I wrote earlier this week about the case of Cory Maye, a man convicted of murder the murder of a police officer and sentenced to death in Mississippi. The case has garnered a good deal of attention across the blogsphere and is on the brink of getting some deserved mainstream media attention. The blogger who originally broke this story, Radley Balko of the Agitator, will be interviewed on Air America Radio this morning at 11am eastern time. I'd like to do something in the beginning of this post that I did not do in the last one and that I have not seen in any of the blogs that are speaking out in Cory Maye's defense. That is acknowledge a victim of this tragedy whose wrong cannot be righted, Police Officer Ron Jones. He was killed in the incident that lead to Mr. Maye's conviction and that is a tragedy that saddens all of us, no matter which side of the debate we fall on. Our sympathies go out to his family, friends and to the community he served.

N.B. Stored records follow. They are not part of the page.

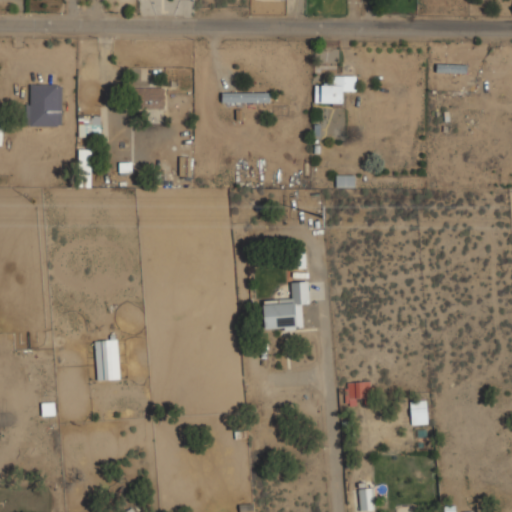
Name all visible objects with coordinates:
road: (256, 25)
building: (334, 88)
building: (334, 89)
building: (147, 96)
building: (245, 96)
building: (147, 97)
building: (246, 97)
building: (44, 104)
building: (44, 105)
building: (92, 124)
building: (1, 130)
building: (256, 142)
building: (184, 166)
building: (84, 167)
building: (124, 167)
building: (345, 179)
building: (344, 180)
power tower: (327, 218)
building: (297, 260)
building: (286, 308)
building: (287, 308)
building: (107, 358)
building: (106, 359)
building: (356, 391)
building: (418, 411)
road: (331, 422)
building: (365, 498)
building: (366, 498)
building: (470, 511)
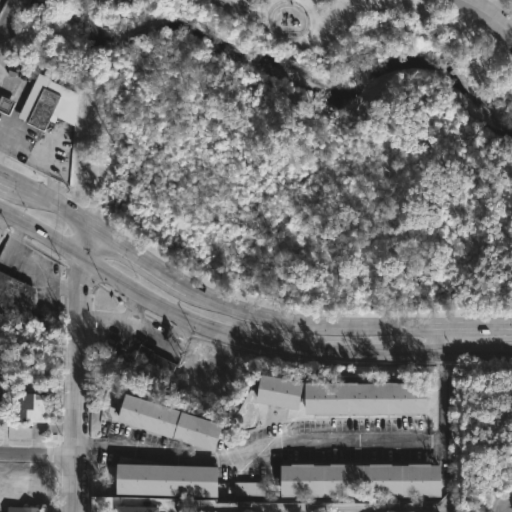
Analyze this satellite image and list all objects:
road: (12, 8)
road: (489, 14)
road: (4, 25)
building: (44, 101)
building: (48, 103)
building: (6, 105)
park: (296, 145)
road: (1, 212)
building: (15, 296)
building: (15, 296)
road: (239, 312)
road: (239, 341)
road: (441, 341)
building: (153, 363)
building: (159, 363)
road: (79, 371)
building: (1, 391)
building: (279, 392)
building: (282, 393)
building: (364, 397)
building: (1, 398)
building: (365, 398)
building: (28, 408)
building: (29, 408)
building: (169, 422)
building: (171, 423)
road: (450, 433)
road: (218, 458)
building: (166, 480)
building: (358, 480)
building: (360, 480)
building: (168, 481)
building: (245, 488)
building: (248, 488)
road: (318, 506)
building: (21, 509)
building: (23, 509)
building: (135, 509)
building: (136, 509)
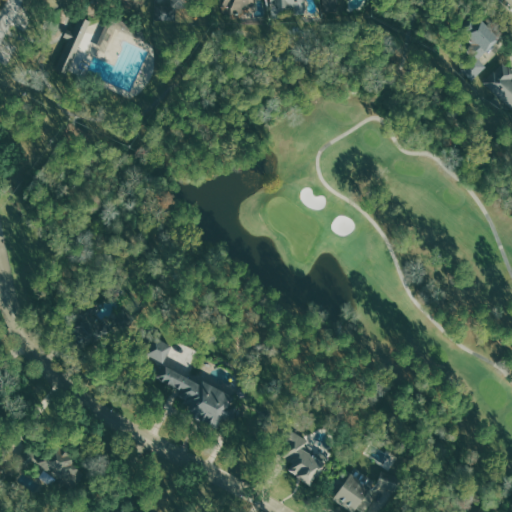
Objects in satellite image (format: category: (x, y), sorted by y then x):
road: (511, 0)
building: (177, 3)
building: (177, 3)
building: (284, 3)
building: (290, 5)
building: (236, 7)
building: (239, 7)
road: (7, 15)
road: (50, 15)
road: (407, 35)
building: (473, 36)
road: (59, 37)
building: (478, 46)
building: (80, 47)
building: (85, 47)
park: (92, 56)
road: (235, 72)
building: (500, 83)
building: (502, 83)
road: (316, 165)
park: (292, 223)
park: (339, 226)
building: (93, 319)
building: (87, 327)
building: (159, 350)
building: (197, 395)
building: (200, 400)
road: (113, 417)
building: (301, 457)
building: (304, 457)
building: (50, 465)
building: (356, 490)
building: (357, 492)
building: (119, 510)
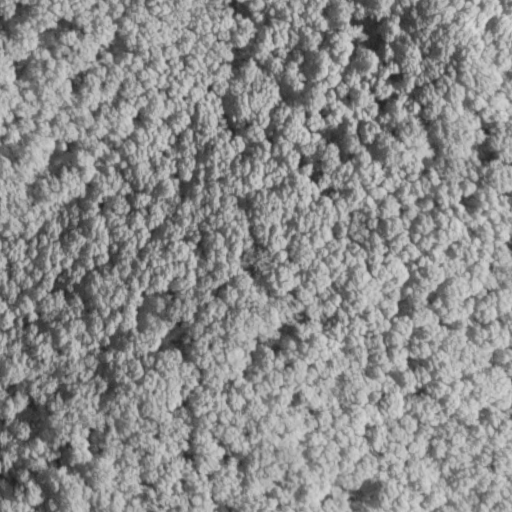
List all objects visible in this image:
road: (511, 510)
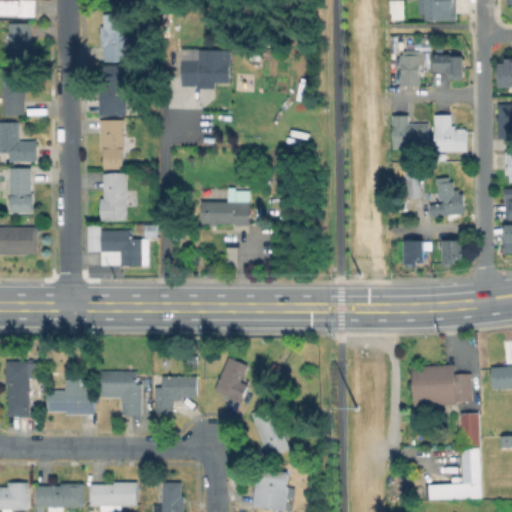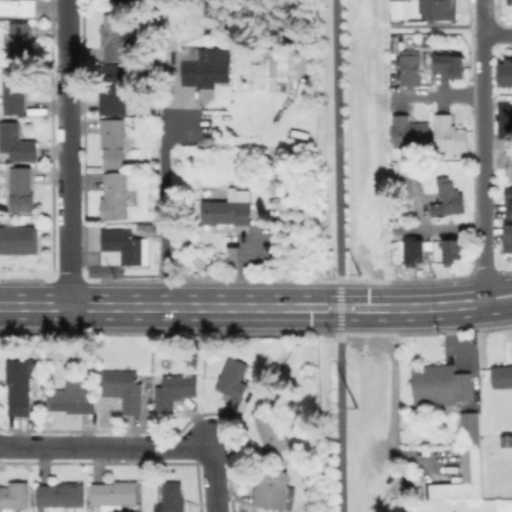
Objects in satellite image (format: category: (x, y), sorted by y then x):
building: (116, 0)
building: (120, 1)
building: (508, 1)
building: (509, 1)
building: (16, 7)
building: (18, 7)
building: (394, 9)
building: (397, 9)
building: (436, 9)
building: (440, 10)
road: (497, 34)
building: (112, 36)
building: (114, 36)
building: (19, 42)
building: (18, 44)
building: (451, 66)
building: (205, 67)
building: (408, 68)
building: (412, 69)
building: (206, 71)
building: (504, 71)
building: (507, 75)
building: (112, 89)
building: (114, 89)
building: (11, 91)
building: (14, 91)
road: (440, 96)
building: (194, 113)
building: (503, 119)
building: (505, 119)
building: (406, 132)
building: (411, 133)
building: (446, 134)
building: (450, 134)
road: (337, 140)
building: (16, 141)
building: (113, 141)
building: (15, 142)
building: (110, 142)
road: (482, 151)
road: (67, 153)
building: (507, 166)
building: (510, 168)
building: (411, 182)
building: (414, 183)
building: (19, 188)
building: (22, 188)
building: (112, 195)
building: (115, 195)
building: (446, 198)
building: (449, 198)
building: (508, 202)
road: (161, 204)
building: (509, 204)
building: (229, 207)
building: (226, 208)
building: (151, 229)
building: (506, 237)
building: (17, 238)
building: (509, 239)
building: (121, 247)
building: (121, 247)
building: (451, 250)
building: (412, 251)
building: (415, 251)
building: (454, 251)
road: (339, 306)
road: (256, 307)
building: (502, 375)
building: (500, 376)
building: (231, 378)
building: (234, 378)
building: (438, 384)
building: (441, 384)
building: (18, 385)
building: (20, 386)
road: (391, 387)
building: (125, 388)
building: (122, 389)
building: (173, 390)
building: (175, 390)
building: (70, 397)
building: (73, 398)
road: (340, 422)
building: (468, 426)
building: (268, 429)
building: (272, 429)
building: (504, 440)
building: (506, 441)
road: (105, 447)
building: (465, 464)
building: (460, 478)
road: (214, 480)
building: (272, 487)
building: (270, 489)
building: (13, 494)
building: (111, 494)
building: (115, 494)
building: (14, 495)
building: (61, 495)
building: (56, 496)
building: (170, 496)
building: (172, 497)
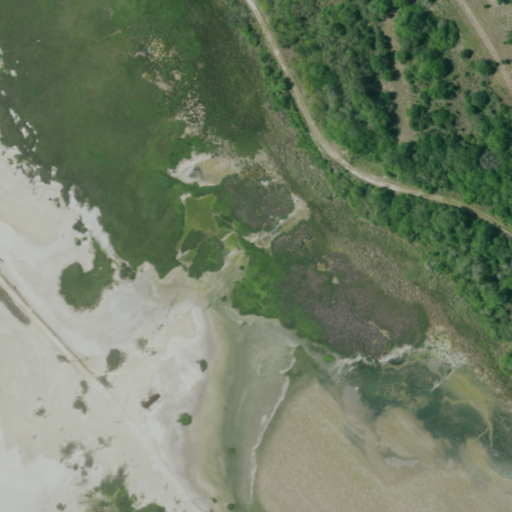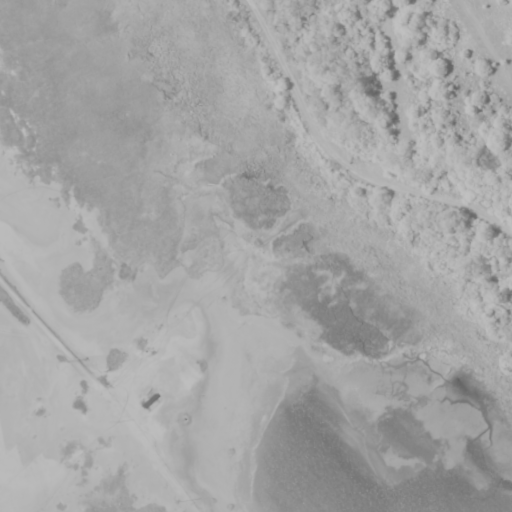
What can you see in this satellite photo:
road: (338, 160)
road: (104, 390)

The facts of the case are laid out in that previous post and much more succinctly by the Agitator and The Hammer of Truth, but I will briefly cover them here:

The police, as part of a drug raid broke down the door of Cory Maye's apartment, late at night, while Maye was sleeping. Maye was not named in the warrant and was not a suspect. Frightened for himself and his 18-month old daughter, Maye fires at what he says he believed at the time to be an intruder.

Maye is black, the police officer is white and son of the town's police chief. Maye is convicted and sentenced to death by a jury with two black members, the rest were white. Maye had no previous criminal record. The police first reported that no drugs were found in Maye's apartment, later they said they found "traces" of marijuana.

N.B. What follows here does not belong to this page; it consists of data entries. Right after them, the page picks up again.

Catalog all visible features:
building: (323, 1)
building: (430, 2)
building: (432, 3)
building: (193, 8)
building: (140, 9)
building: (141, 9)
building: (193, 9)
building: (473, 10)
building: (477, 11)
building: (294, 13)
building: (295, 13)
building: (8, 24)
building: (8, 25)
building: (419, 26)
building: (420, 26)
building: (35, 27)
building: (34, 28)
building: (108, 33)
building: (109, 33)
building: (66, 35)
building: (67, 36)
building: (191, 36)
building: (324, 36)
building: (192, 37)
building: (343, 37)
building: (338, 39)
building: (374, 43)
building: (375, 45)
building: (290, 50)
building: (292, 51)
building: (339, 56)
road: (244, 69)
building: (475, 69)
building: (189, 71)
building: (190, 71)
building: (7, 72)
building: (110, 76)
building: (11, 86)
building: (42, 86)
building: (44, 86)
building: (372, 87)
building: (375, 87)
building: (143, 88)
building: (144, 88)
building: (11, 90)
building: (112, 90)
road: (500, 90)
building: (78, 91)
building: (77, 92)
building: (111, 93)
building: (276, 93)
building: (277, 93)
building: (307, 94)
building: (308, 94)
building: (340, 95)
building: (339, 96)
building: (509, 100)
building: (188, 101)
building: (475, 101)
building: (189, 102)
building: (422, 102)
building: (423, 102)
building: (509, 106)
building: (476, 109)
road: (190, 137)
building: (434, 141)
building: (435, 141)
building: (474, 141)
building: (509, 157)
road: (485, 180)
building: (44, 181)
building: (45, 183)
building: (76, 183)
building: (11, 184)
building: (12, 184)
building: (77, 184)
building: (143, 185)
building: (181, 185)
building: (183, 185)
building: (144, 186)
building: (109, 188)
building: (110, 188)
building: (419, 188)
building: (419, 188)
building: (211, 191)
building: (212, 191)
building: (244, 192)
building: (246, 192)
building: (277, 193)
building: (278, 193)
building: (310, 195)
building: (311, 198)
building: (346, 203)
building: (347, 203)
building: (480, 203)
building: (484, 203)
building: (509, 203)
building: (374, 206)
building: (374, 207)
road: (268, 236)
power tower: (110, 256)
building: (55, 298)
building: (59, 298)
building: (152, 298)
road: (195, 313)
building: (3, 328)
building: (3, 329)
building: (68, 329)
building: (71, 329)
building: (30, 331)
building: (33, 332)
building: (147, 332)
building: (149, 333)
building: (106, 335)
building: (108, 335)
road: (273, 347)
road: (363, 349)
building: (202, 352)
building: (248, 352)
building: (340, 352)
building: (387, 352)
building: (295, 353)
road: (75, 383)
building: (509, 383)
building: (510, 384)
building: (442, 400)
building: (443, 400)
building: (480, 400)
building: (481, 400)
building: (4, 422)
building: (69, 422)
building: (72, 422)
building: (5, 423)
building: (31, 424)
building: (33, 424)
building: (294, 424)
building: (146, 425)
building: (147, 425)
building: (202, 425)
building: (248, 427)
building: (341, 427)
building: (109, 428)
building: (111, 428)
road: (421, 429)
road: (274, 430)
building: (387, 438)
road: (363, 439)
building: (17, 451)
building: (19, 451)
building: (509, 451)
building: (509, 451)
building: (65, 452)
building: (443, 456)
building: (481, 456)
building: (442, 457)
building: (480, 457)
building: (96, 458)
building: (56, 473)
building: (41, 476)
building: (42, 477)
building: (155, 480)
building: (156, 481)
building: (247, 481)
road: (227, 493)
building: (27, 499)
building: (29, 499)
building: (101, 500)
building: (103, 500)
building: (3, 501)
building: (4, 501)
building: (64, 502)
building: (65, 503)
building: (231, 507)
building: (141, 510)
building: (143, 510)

Maye's original attorney, Rhonda Cooper, had never tried a capital murder case before she represented Maye.

Officer Ron Jones the sole officer who conducted the investigation kept no records. Jones made no effort to identify Maye, to make a controlled drug buy from Maye to corroborate the informant's story, or to do a criminal background check on Maye. There is no evidence indicating that Jones knew the identify of the person occupying Maye's apartment.

The warrant for Maye's residence appears to have been issued solely on the word of a confidential informant.

The times listed on the evidence sheets for both Maye and Smith's apartments were repeatedly scribbled out. Maye's sheet lists no exact time the evidence was collected. The evidence in Smith's apartment was collected on the 26th, immediately after the raid, while the evidence in Maye's was apparently collected at 5:20am the next day (this being the last of three times entered, the first two having been scribbled out to the point of being illegible).

Cory Maye's family and his attorney also accused officers of beating him while he was in custody after his arrest. Officers and prosecutors said those claims were completely false.

This observation may sound snide, and isn't something we like to acknowledge, but it is the truth. It is also something I have not yet seen in the other blogs on this topic. The sad truth is that there was a time in Mississippi when a man in Cory Maye's position would have never seen the inside of a police station or a court room. He would not have made it that far. It's sad to say that this is at least an improvement in the state of affairs in racial relations in the south.